Wednesday, January 13, 2010

Appaloosa


Viggo Mortensen and Ed Harris in “Appaloosa.”

Get on your high horse to see ‘Appaloosa’

Published Jan. 15, 2010

Get on your high horse to see ‘Appaloosa’
Well partners.
It isn’t often we mosey on over to hitch ourselves to the couch to watch a horse opera.
But that’s what I did the other day.
The film is “Appaloosa,” starring Ed Harris (who also directs) as Appaloosa’s shoot-first sheriff, Viggio Mortensen as his deputy and Renee Zellweger as the new girl in town, Allison French. She’s the one female in town who isn’t a prostitute. (She doesn’t charge.)
Harris and Mortensen are hired to clean up the town and when the bad guys resist, they are quickly gunned down.
The film opens with Jeremy Irons, another bad guy, gunning down the previous sheriff and his deputy.
New-sheriff Harris is serious and doesn’t mess around. Obey or die.
But his heart softens when the widow Zellweger arrives and needs a clean but respected and inexpensive place to stay. She only has $1.
She melts the sheriff’s heart and they are soon an item. The house being built on the edge of town will become their love nest.
The Zellweger character doesn’t even mind when Harris beats a man nearly to death for using bad language in front of her in the saloon.
But then, Zellweger makes a play for the deputy, too.
Meanwhile, a young man tells the sheriff he witnessed Irons killing the previous sheriff and deputy.

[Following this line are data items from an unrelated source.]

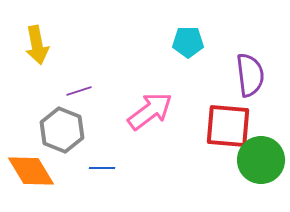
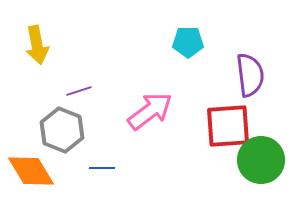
red square: rotated 9 degrees counterclockwise
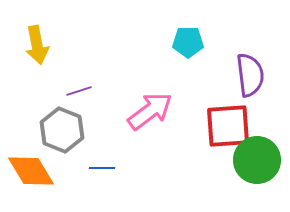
green circle: moved 4 px left
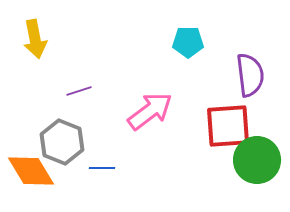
yellow arrow: moved 2 px left, 6 px up
gray hexagon: moved 12 px down
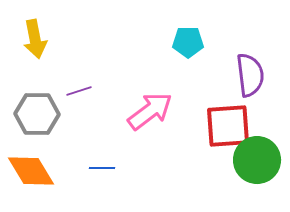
gray hexagon: moved 25 px left, 28 px up; rotated 21 degrees counterclockwise
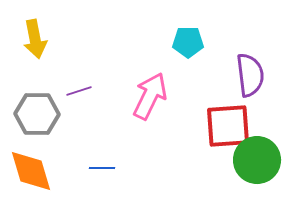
pink arrow: moved 15 px up; rotated 27 degrees counterclockwise
orange diamond: rotated 15 degrees clockwise
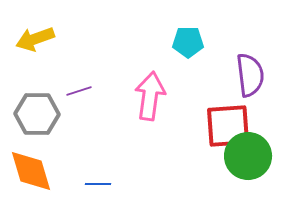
yellow arrow: rotated 81 degrees clockwise
pink arrow: rotated 18 degrees counterclockwise
green circle: moved 9 px left, 4 px up
blue line: moved 4 px left, 16 px down
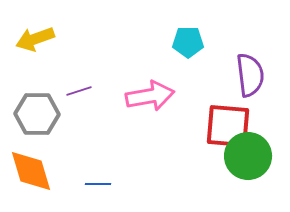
pink arrow: rotated 72 degrees clockwise
red square: rotated 9 degrees clockwise
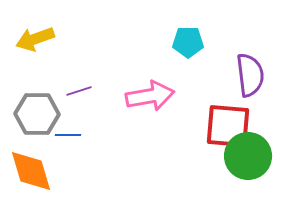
blue line: moved 30 px left, 49 px up
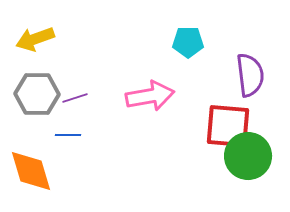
purple line: moved 4 px left, 7 px down
gray hexagon: moved 20 px up
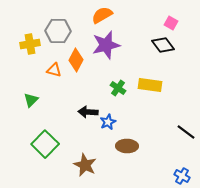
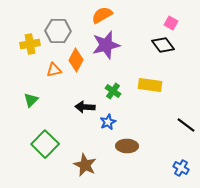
orange triangle: rotated 28 degrees counterclockwise
green cross: moved 5 px left, 3 px down
black arrow: moved 3 px left, 5 px up
black line: moved 7 px up
blue cross: moved 1 px left, 8 px up
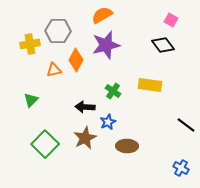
pink square: moved 3 px up
brown star: moved 27 px up; rotated 20 degrees clockwise
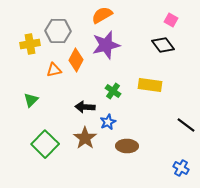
brown star: rotated 10 degrees counterclockwise
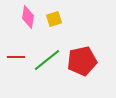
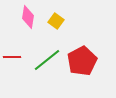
yellow square: moved 2 px right, 2 px down; rotated 35 degrees counterclockwise
red line: moved 4 px left
red pentagon: rotated 16 degrees counterclockwise
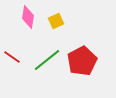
yellow square: rotated 28 degrees clockwise
red line: rotated 36 degrees clockwise
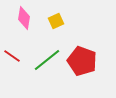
pink diamond: moved 4 px left, 1 px down
red line: moved 1 px up
red pentagon: rotated 24 degrees counterclockwise
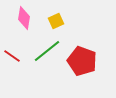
green line: moved 9 px up
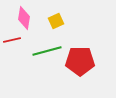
green line: rotated 24 degrees clockwise
red line: moved 16 px up; rotated 48 degrees counterclockwise
red pentagon: moved 2 px left; rotated 20 degrees counterclockwise
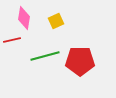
green line: moved 2 px left, 5 px down
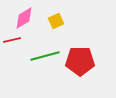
pink diamond: rotated 50 degrees clockwise
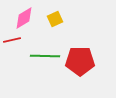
yellow square: moved 1 px left, 2 px up
green line: rotated 16 degrees clockwise
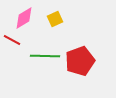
red line: rotated 42 degrees clockwise
red pentagon: rotated 20 degrees counterclockwise
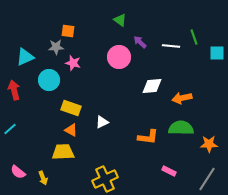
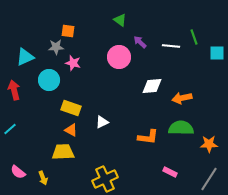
pink rectangle: moved 1 px right, 1 px down
gray line: moved 2 px right
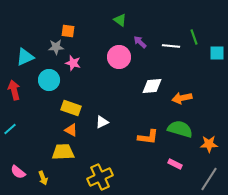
green semicircle: moved 1 px left, 1 px down; rotated 15 degrees clockwise
pink rectangle: moved 5 px right, 8 px up
yellow cross: moved 5 px left, 2 px up
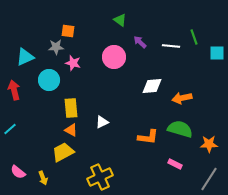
pink circle: moved 5 px left
yellow rectangle: rotated 66 degrees clockwise
yellow trapezoid: rotated 25 degrees counterclockwise
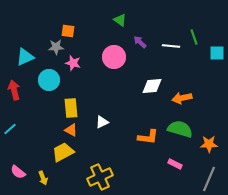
gray line: rotated 10 degrees counterclockwise
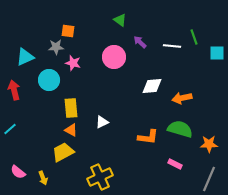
white line: moved 1 px right
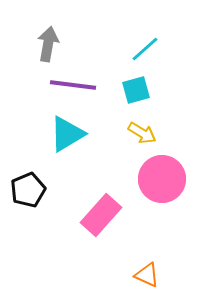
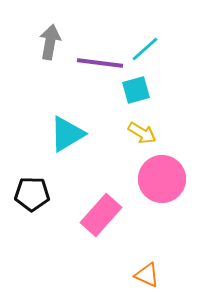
gray arrow: moved 2 px right, 2 px up
purple line: moved 27 px right, 22 px up
black pentagon: moved 4 px right, 4 px down; rotated 24 degrees clockwise
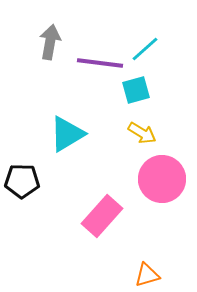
black pentagon: moved 10 px left, 13 px up
pink rectangle: moved 1 px right, 1 px down
orange triangle: rotated 40 degrees counterclockwise
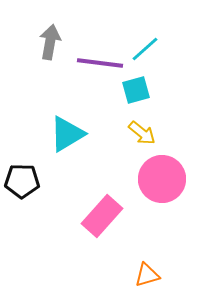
yellow arrow: rotated 8 degrees clockwise
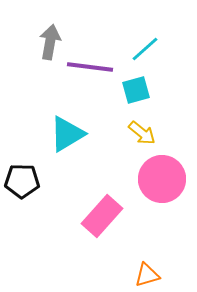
purple line: moved 10 px left, 4 px down
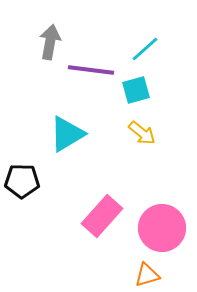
purple line: moved 1 px right, 3 px down
pink circle: moved 49 px down
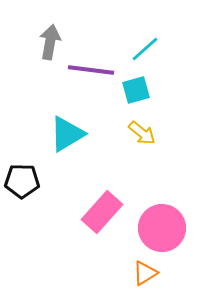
pink rectangle: moved 4 px up
orange triangle: moved 2 px left, 2 px up; rotated 16 degrees counterclockwise
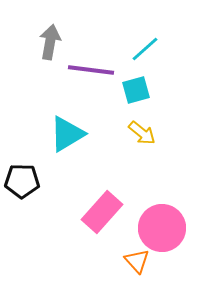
orange triangle: moved 8 px left, 12 px up; rotated 40 degrees counterclockwise
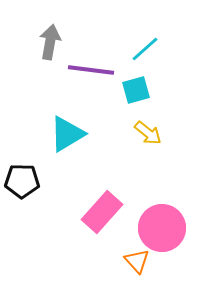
yellow arrow: moved 6 px right
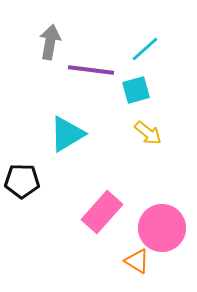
orange triangle: rotated 16 degrees counterclockwise
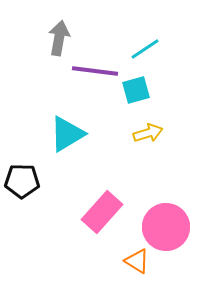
gray arrow: moved 9 px right, 4 px up
cyan line: rotated 8 degrees clockwise
purple line: moved 4 px right, 1 px down
yellow arrow: rotated 56 degrees counterclockwise
pink circle: moved 4 px right, 1 px up
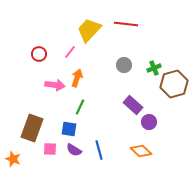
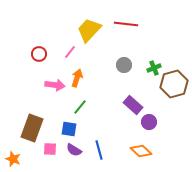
green line: rotated 14 degrees clockwise
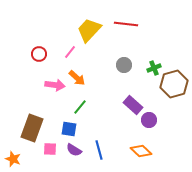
orange arrow: rotated 114 degrees clockwise
purple circle: moved 2 px up
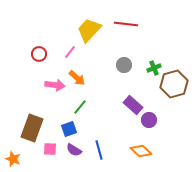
blue square: rotated 28 degrees counterclockwise
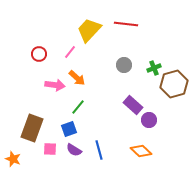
green line: moved 2 px left
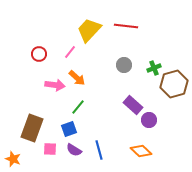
red line: moved 2 px down
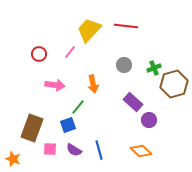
orange arrow: moved 16 px right, 6 px down; rotated 36 degrees clockwise
purple rectangle: moved 3 px up
blue square: moved 1 px left, 4 px up
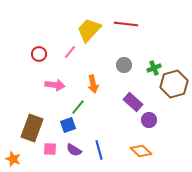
red line: moved 2 px up
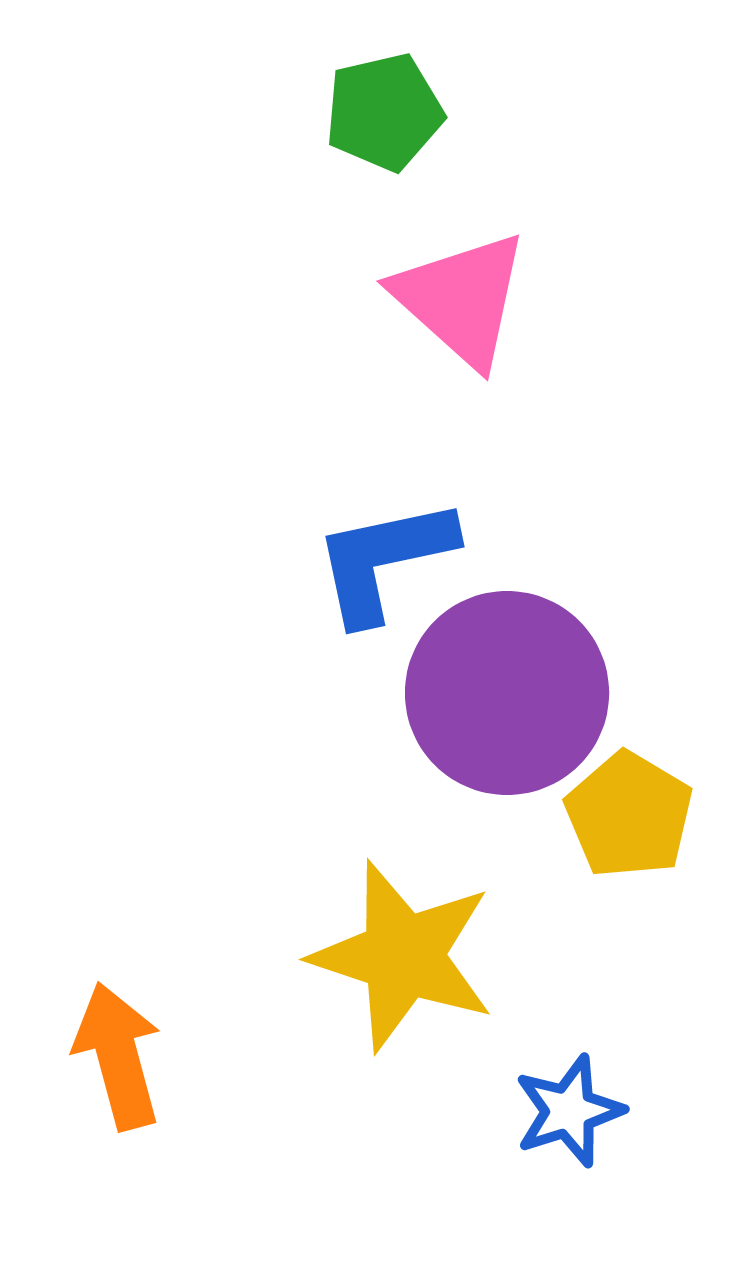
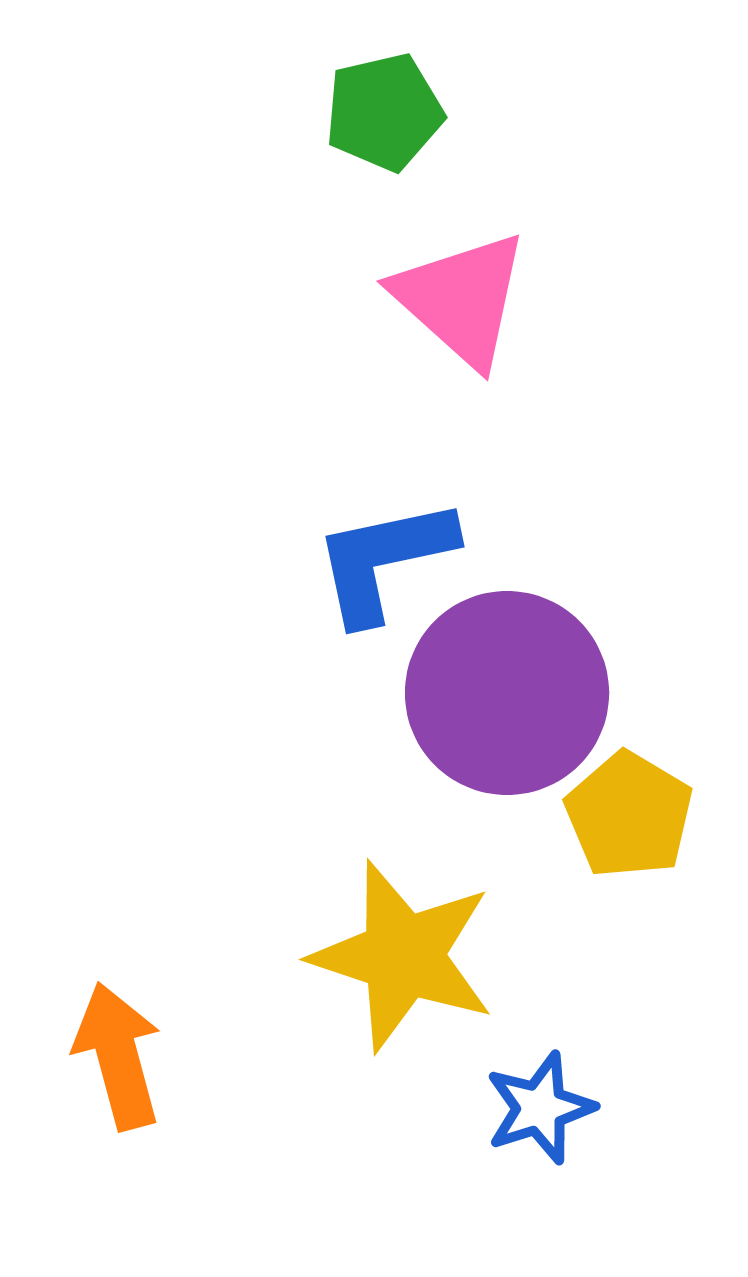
blue star: moved 29 px left, 3 px up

At the trial, Irons denies the charge as does a packed courtroom of his followers, who happened to be there to witness the killing.
The elderly judge tells the young whistleblower to jump on his horse and ride, then sentences the Irons character to death.
Irons’ followers kidnap Zellweger so they can exchange her for the Irons’ character as the good guys head off via a train for his hanging.
Zellweger is a victim in name only, since she doesn’t mind cavorting with her captors in a nearby pond.
Mortensen is the most interesting character in the film. He is steadfastly loyal to the Harris character while confessing his own insecurities to a series of sympathetic prostitutes.
The scenery in the Blu-ray version is beautiful and Harris does a nice job of directing and taking the prime role.
The film balances between being entertaining and realistic and going a little too far, as in, say, HBO’s “Deadwood.”
If you miss your regular fix of westerns, once a staple of TV and movies, give “Appaloosa” a look.